I am a systems architect and AI researcher in Intel's Systems Architecture and Engineering team, working on inference-oriented, memory-centric system architectures — disaggregated and in-network memory, KV-cache placement across heterogeneous memory, and the serving of vision-language-action (VLA) models for robotics on dataflow and heterogeneous accelerators. My background is in physics and high-performance computing, and I have spent more than a decade at the intersection of computer systems, AI infrastructure and performance, across both industry and academia. The throughline: the FLOP/s-versus-TB/s balancing act, applied recursively at every layer of the memory hierarchy.
Technical lead for SPEC Cloud benchmark simulation and system-level performance projection, leading a team of five. Drive next-generation, inference-focused architecture research for large-memory-capacity serving — silicon photonics and rack-scale optical interconnects, dataflow vs. heterogeneous accelerators, disaggregated and in-network memory, and VLA-model serving for robotics.
Coordinated research with leading scientists on next-generation AI algorithms — GNNs, NLP and recommendation systems — for graph analytics and security.
Drove novel AI optimizations (SIMT, sparse-compute acceleration, quantization) and led AI workload characterization for the Intel PiUMA sparse accelerator.
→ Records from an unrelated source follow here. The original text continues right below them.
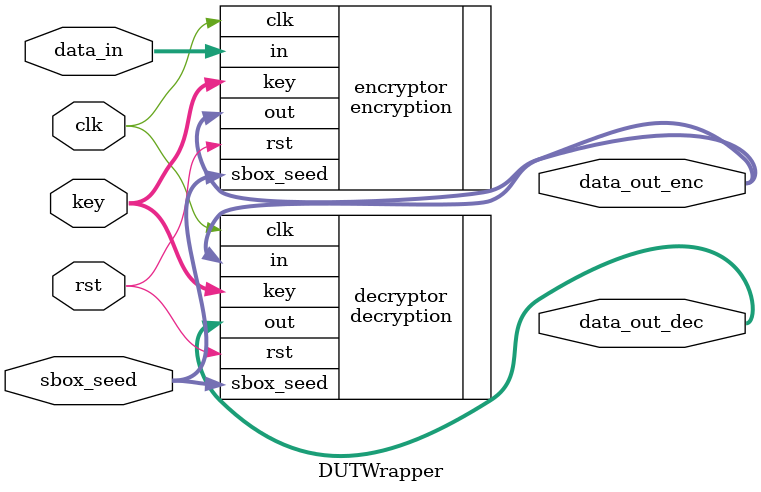
<source format=sv>
`include "keyExpansion.v"
`include "addRoundKey.v"
`include "chacha20_prng.v"
`include "encryption.v"
`include "decryption.v"

module DUTWrapper(
  	input clk,
  	input rst,
    input [255:0] key,
    input [127:0] data_in,
    output[127:0] data_out_enc,
    output[127:0] data_out_dec,
  	input [255:0] sbox_seed
);
   
    encryption encryptor(
    .clk(clk),
    .rst(rst),
    .in(data_in),
    .sbox_seed(sbox_seed),
    .key(key),
      .out(data_out_enc)
    );
    
    decryption decryptor(
    .clk(clk),
    .rst(rst), 
    .in(data_out_enc),
    .sbox_seed(sbox_seed),
    .key(key),
    .out(data_out_dec)
    );

endmodule
</source>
Based at the University of Edinburgh, collaborating with K. Heafield and P. Boyle.
HPC and data-science leadership across finance, cyber security and exascale; porting, profiling and optimisation on academia–industry collaborations.
Characterized vision-language-action robotics models (π0.5, GR00T) as a two-frequency serving workload and mapped them onto candidate architectures, comparing dataflow accelerators (Groq) against heterogeneous GPUs — a common FLOP/s-versus-TB/s balancing act across the memory hierarchy.
Assessed silicon-photonics and rack-scale optical interconnect technologies (e.g. Celestial AI) for memory-centric inference, comparing latency, throughput and cost across on- vs off-chip solutions; explored disaggregated compute/memory and in-network memory.
Established and led a cross-organisation collaboration — around seven contributors across Intel, Intel Labs and Harvard University (SEAS) — on graph-learning acceleration for Intel PiUMA. Owned inception, stakeholder management, software development and performance optimization — resulting in ISPASS 2023, a TASK Quarterly journal paper (2024) and a US patent.
Part of the Intel–University of Edinburgh collaboration (K. Heafield) on CPU-efficient, low-precision (int8) Marian neural machine translation, which won the 2020 NGT efficiency task. The underlying int8 GEMM kernels were adopted into the SPEC CPU benchmark in 2026 — where Marian machine translation is the sole NLP workload.
Built system-level workload characterization of ARCHER (UK national supercomputer) and researched data-aware, workflow-enabled HPC scheduling (SLURM-class) for Intel 3D XPoint non-volatile memory.
Designed and optimized the software stack of a custom GPU cluster — Highest Linpack at ISC'14 (3.38 Tflops/kW, est. 4th on the June 2014 Green500). Ported GADGET-3 kernels to GPU via OpenACC for 2× speedup.